Stocks were set to fall at the open on Wednesday as FedEx warned about higher costs, housing starts fell to a five-month low and new concerns surfaced over Spain's fiscal problems.
Housing starts fell more than expected in May as a homebuyer tax credit expired, a government report showed.
The premium that investors demand to hold 10-year Spanish government bonds rather than euro zone benchmark German Bunds hit a euro lifetime high, even as the European Commission denied a report that a liquidity plan being set up for Spain.
Further weighing on investor sentiment, FedEx Corp said costs would constrain 2011 earnings and cell phone maker Nokia said profits at a key unit would be weaker than expected this quarter and in 2010. and
FedEx shares fell 2.3 percent to $81.07 in premarket trading while New York-traded Nokia shares tumbled 9.8 percent to $8.86.
The housing start numbers weren't great, and you have the concerns about Spain and other euro zone countries' debt situation, said Kurt Brunner, portfolio manager at Swarthmore Group in Philadelphia.

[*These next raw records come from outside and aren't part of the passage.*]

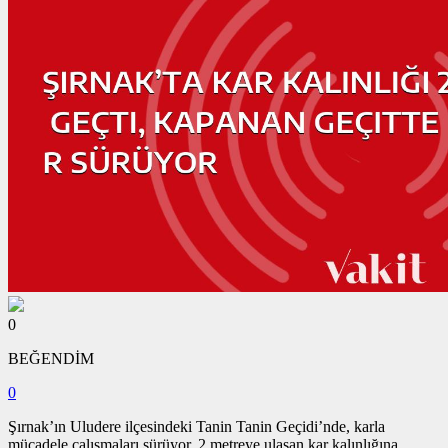
0
BEĞENDİM
0
Şırnak’ın Uludere ilçesindeki Tanin Tanin Geçidi’nde, karla
mücadele çalışmaları sürüyor. 2 metreye ulaşan kar kalınlığına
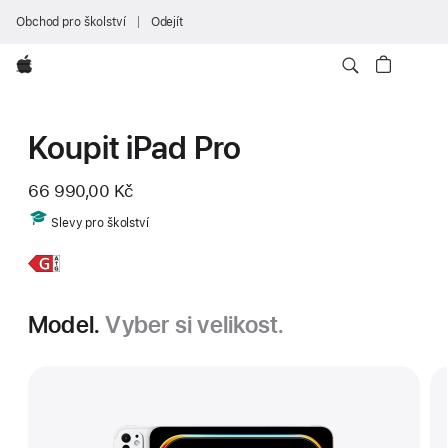
Obchod pro školství
Odejít
Apple
Koupit iPad Pro
66 990,00 Kč
Includes
Slevy pro školství
Více,
13palcový
iPad Pro
Model.
Vyber si velikost.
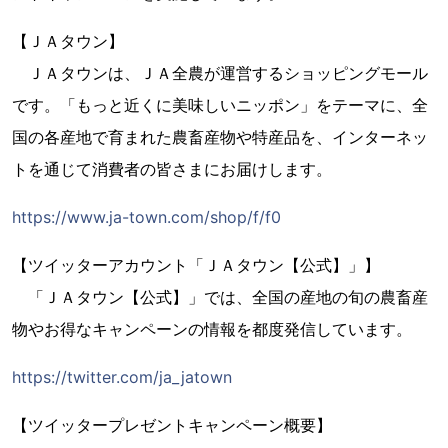
【ＪＡタウン】
ＪＡタウンは、ＪＡ全農が運営するショッピングモール
です。「もっと近くに美味しいニッポン」をテーマに、全
国の各産地で育まれた農畜産物や特産品を、インターネッ
トを通じて消費者の皆さまにお届けします。
https://www.ja-town.com/shop/f/f0
【ツイッターアカウント「ＪＡタウン【公式】」】
「ＪＡタウン【公式】」では、全国の産地の旬の農畜産
物やお得なキャンペーンの情報を都度発信しています。
https://twitter.com/ja_jatown
【ツイッタープレゼントキャンペーン概要】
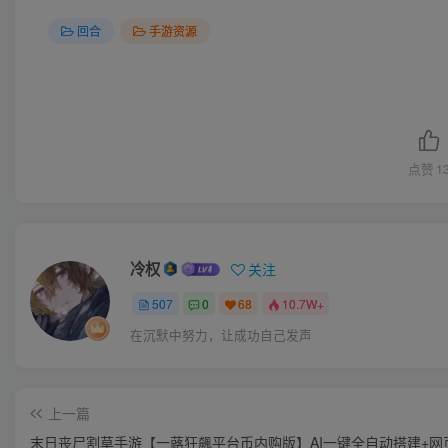
回合
手游资源
点赞
1
冷权
关注
507
0
68
10.7W+
在沉默中努力，让成功自己发声
上一篇
末日丧尸割草手游【一蕗狂飆平台币内购版】AI一键全自动搭建+网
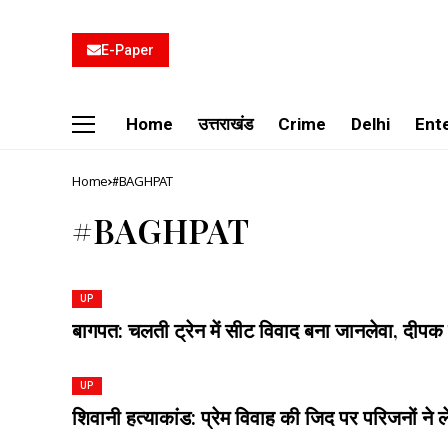
E-Paper
Home
उत्तराखंड
Crime
Delhi
Ent
Home
#BAGHPAT
#BAGHPAT
UP
बागपत: चलती ट्रेन में सीट विवाद बना जानलेवा, दीपक
UP
शिवानी हत्याकांड: प्रेम विवाह की जिद पर परिजनों ने 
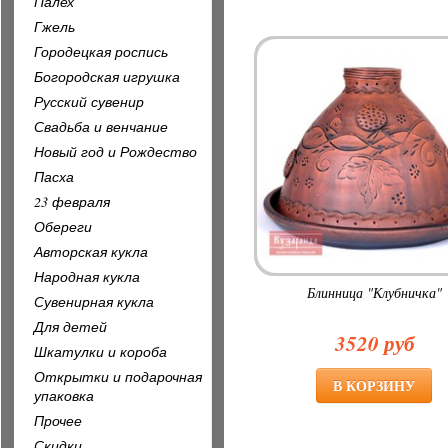
Палех
Гжель
Городецкая роспись
Богородская игрушка
Русский сувенир
Свадьба и венчание
Новый год и Рождество
Пасха
23 февраля
Обереги
Авторская кукла
Народная кукла
Блинница "Клубничка"
Сувенирная кукла
Для детей
3520 руб
Шкатулки и короба
Открытки и подарочная
упаковка
Прочее
Скидки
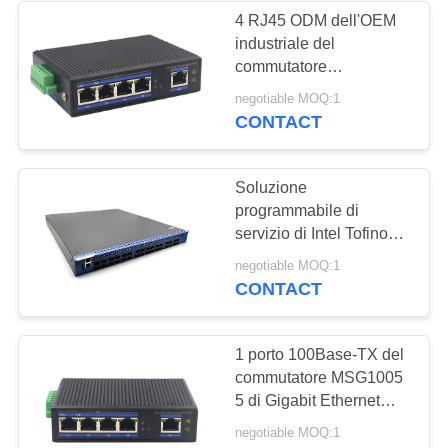
4 RJ45 ODM dell'OEM
industriale del
7
commutatore
Commutatore
MSE1104P di Ethernet
negotiable MOQ:1
del 10BaseT PoE
CONTACT
programmabile di
Ethernet
Soluzione
programmabile di
servizio di Intel Tofino
del commutatore di
11
negotiable MOQ:1
Ethernet di MTBF-
CONTACT
Riempitivo del cavo
10032X/10065X
di Ethernet
1 porto 100Base-TX del
commutatore MSG1005
5 di Gigabit Ethernet
della tratta in discesa di
negotiable MOQ:1
tratta in salita 4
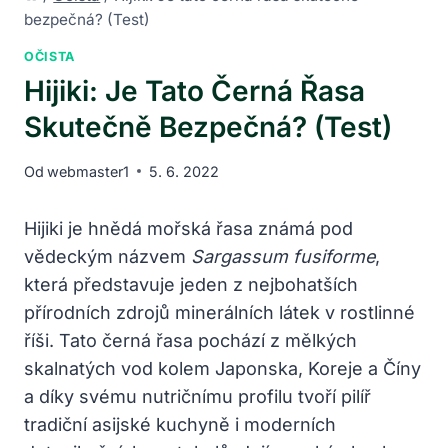
bezpečná? (Test)
OČISTA
Hijiki: Je Tato Černá Řasa
Skutečně Bezpečná? (Test)
Od
webmaster1
5. 6. 2022
Hijiki je hnědá mořská řasa známá pod
vědeckým názvem
Sargassum fusiforme
,
která představuje jeden z nejbohatších
přírodních zdrojů minerálních látek v rostlinné
říši. Tato černá řasa pochází z mělkých
skalnatých vod kolem Japonska, Koreje a Číny
a díky svému nutričnímu profilu tvoří pilíř
tradiční asijské kuchyně i moderních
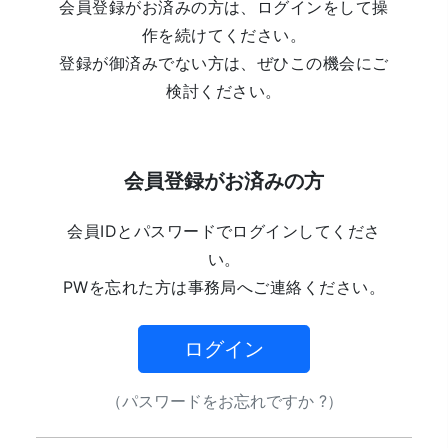
会員登録がお済みの方は、ログインをして操
作を続けてください。
登録が御済みでない方は、ぜひこの機会にご
検討ください。
会員登録がお済みの方
会員IDとパスワードでログインしてくださ
い。
PWを忘れた方は事務局へご連絡ください。
ログイン
（パスワードをお忘れですか ?）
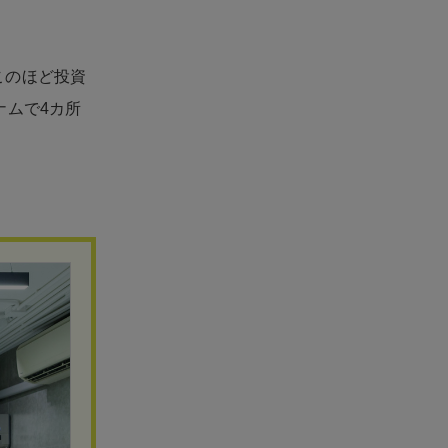
このほど投資
ナムで4カ所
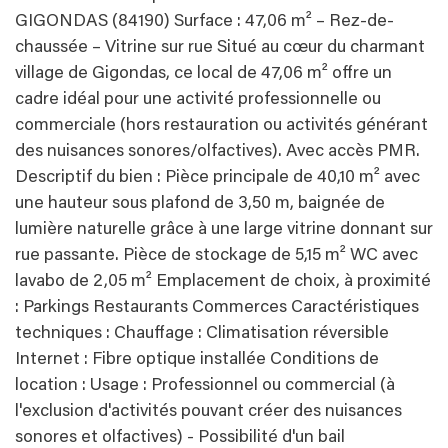
GIGONDAS (84190) Surface : 47,06 m² – Rez-de-
chaussée – Vitrine sur rue Situé au cœur du charmant
village de Gigondas, ce local de 47,06 m² offre un
cadre idéal pour une activité professionnelle ou
commerciale (hors restauration ou activités générant
des nuisances sonores/olfactives). Avec accès PMR.
Descriptif du bien : Pièce principale de 40,10 m² avec
une hauteur sous plafond de 3,50 m, baignée de
lumière naturelle grâce à une large vitrine donnant sur
rue passante. Pièce de stockage de 5,15 m² WC avec
lavabo de 2,05 m² Emplacement de choix, à proximité
: Parkings Restaurants Commerces Caractéristiques
techniques : Chauffage : Climatisation réversible
Internet : Fibre optique installée Conditions de
location : Usage : Professionnel ou commercial (à
l'exclusion d'activités pouvant créer des nuisances
sonores et olfactives) - Possibilité d'un bail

He said the Nokia and FedEx news painted a picture of an economic recovery that could be slower and more difficult.
S&P 500 futures fell 5.7 points and were below fair value, a formula that evaluates pricing by taking into account interest rates, dividends and time to expiration on the contract. Dow Jones industrial average futures lost 46 points, and Nasdaq 100 futures dropped 8.25 points.
The S&P 500 closed above its 200-day simple moving average on Tuesday, and its ability to stay above that level could be tested.
The euro, used in the current climate to assess investors' risk appetite, briefly hit a two-week high before dropping against the U.S. dollar.
Energy stocks will be in the spotlight as U.S. President Barack Obama meets with BP Plc executives later Wednesday and demands the company set aside billions of dollars to pay damages from the Gulf of Mexico oil spill.
Bank of America-Merrill has ordered traders not to enter into oil trades with BP that extend beyond June 2011, a source told Reuters.
BP's New York-traded stock lost 4 percent to $30.13 premarket.
Wall Street surged on Tuesday as investors went on a buying spree, pushing the S&P 500 into positive territory for 2010.